Depuis le déclenchement de la guerre au Moyen-Orient le 28 février, les marchés pétroliers mondiaux subissent de fortes turbulences. En cause, la fermeture du détroit d’Ormuz, passage stratégique par lequel transite près d’un tiers de la production mondiale de pétrole. Cette situation exceptionnelle a entraîné une hausse rapide et significative du prix du baril de brut, répercutée presque immédiatement sur les prix à la pompe en France.
Dans ce contexte, les automobilistes français, et notamment ceux de Dijon et de son agglomération, constatent une augmentation sensible du coût des carburants. Diesel comme essence atteignent désormais des niveaux élevés, mettant sous pression le budget des ménages et des professionnels dépendants de leur véhicule.
Face à cette flambée, les autorités ont décidé de renforcer leur vigilance. La Direction générale de la concurrence, de la consommation et de la répression des fraudes a ainsi mené une vaste opération de contrôle afin de vérifier que les prix affichés dans les stations-service correspondent bien à ceux publiés sur le site officiel prix-carburants.gouv.fr. L’objectif est double : garantir la transparence pour les consommateurs et prévenir toute dérive spéculative dans un contexte déjà marqué par de fortes tensions.
Malgré cette hausse généralisée, certaines stations-service autour de Dijon parviennent à proposer des tarifs parmi les plus bas du secteur, bien que ceux-ci restent élevés. Pour le gasoil, les cinq stations les moins chères affichent toutes un prix identique de 2,090 euros le litre. Parmi elles figurent plusieurs stations du groupe TotalEnergies, notamment à Talant, Dijon ou encore Longvic, ainsi qu’une station indépendante située rue de Mayence à Dijon. Cette uniformité tarifaire illustre la tension actuelle sur le marché, où les marges de manœuvre restent limitées.
Du côté de l’essence SP95, les prix varient légèrement davantage. La station de la rue de Mayence à Dijon se distingue avec un tarif de 1,990 euro le litre, tandis que d’autres enseignes comme Intermarché à Fontaine-lès-Dijon ou Super U à Talant affichent des prix autour de 2,029 euros. Certaines stations, notamment Avia ou Carrefour Market à Chevigny-Saint-Sauveur, proposent quant à elles des tarifs légèrement supérieurs, atteignant 2,039 euros le litre.

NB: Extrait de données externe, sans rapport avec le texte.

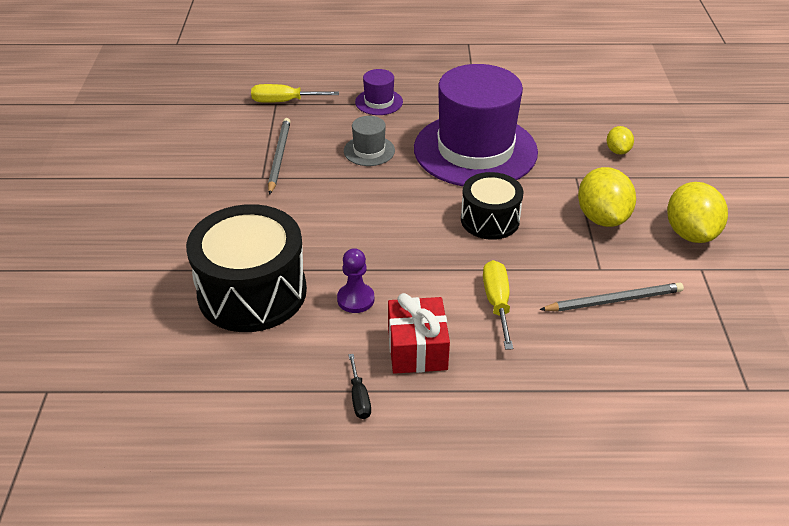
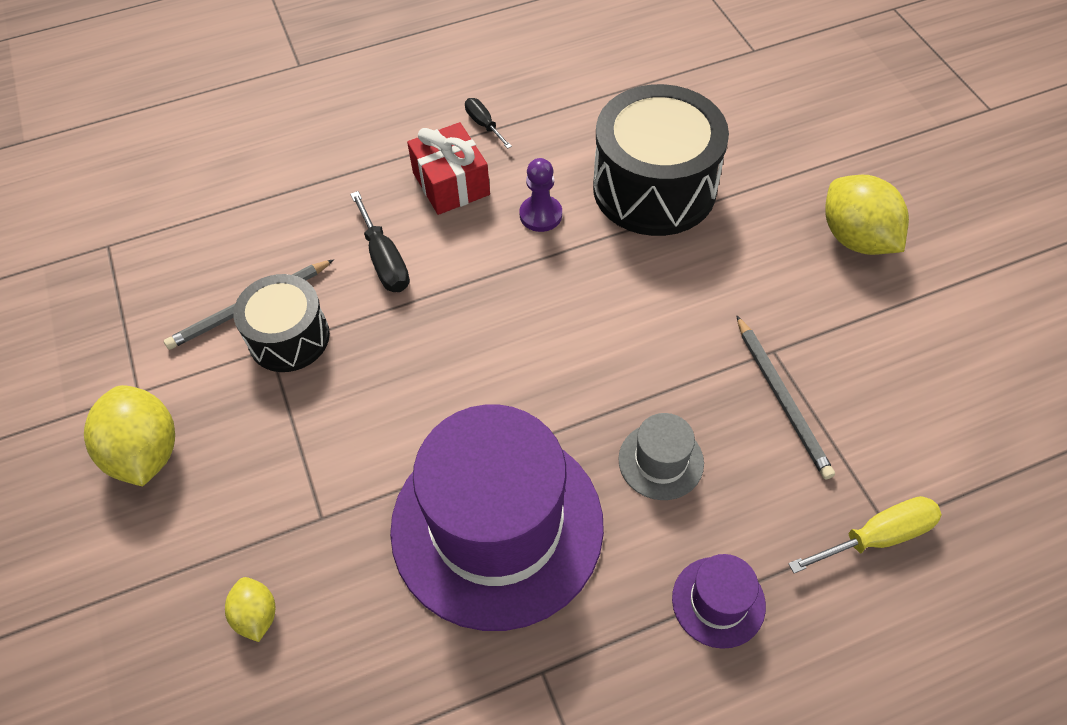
camera: 160 degrees right, 15 degrees up
(490, 220) = (428, 381): black drum -> black drum (289, 337)
(497, 303) = (384, 260): yellow screwdriver -> black screwdriver
(602, 218) = (273, 440): yellow lemon -> yellow lemon (856, 238)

Concernant l’essence SP98, la situation est encore plus homogène. Les stations les moins chères, toutes exploitées par TotalEnergies, affichent un prix identique de 1,990 euro le litre. Ce niveau correspond directement aux mesures de plafonnement mises en place par le groupe pétrolier.
Dans un communiqué de presse publié le 31 mars 2026, TotalEnergies a en effet annoncé la prolongation de son dispositif exceptionnel de plafonnement des prix jusqu’au 7 avril. Dans ses 3 300 stations en France métropolitaine, le groupe s’engage à limiter le prix de l’essence à 1,99 euro le litre et celui du diesel à 2,09 euros le litre. Cette décision intervient dans un contexte de forte remontée des cours, en particulier pour le diesel, dont la France est largement importatrice, et vise notamment à accompagner les automobilistes à l’approche du week-end de Pâques.
Le groupe précise également que ses clients abonnés aux offres d’électricité et de gaz peuvent bénéficier d’un avantage supplémentaire. Inscrits à l’offre dite « avantage carburant », ils profitent d’un prix plafonné à 1,99 euro le litre pour tous les carburants tout au long de l’année 2026. Le montant de la remise est directement indiqué sur le ticket de caisse, garantissant une certaine transparence.
TotalEnergies insiste par ailleurs sur sa politique de fixation des prix, affirmant répercuter sans délai les fluctuations des cours internationaux, qu’elles soient à la hausse ou à la baisse. Une position qui se veut rassurante dans un marché particulièrement volatil.
Reste que les perspectives demeurent incertaines. Tant que la situation géopolitique au Moyen-Orient restera instable et que le détroit d’Ormuz demeurera inaccessible, les tensions sur les approvisionnements pourraient se prolonger. Dans ce contexte, les prix des carburants devraient rester élevés, voire continuer à augmenter.
Pour les automobilistes dijonnais comme pour l’ensemble des Français, cette crise rappelle la forte dépendance aux marchés énergétiques mondiaux. À court terme, les dispositifs de plafonnement offrent un répit relatif. Mais à plus long terme, c’est bien la question de la transition énergétique et de la réduction de la dépendance au pétrole qui se pose avec une acuité renouvelée.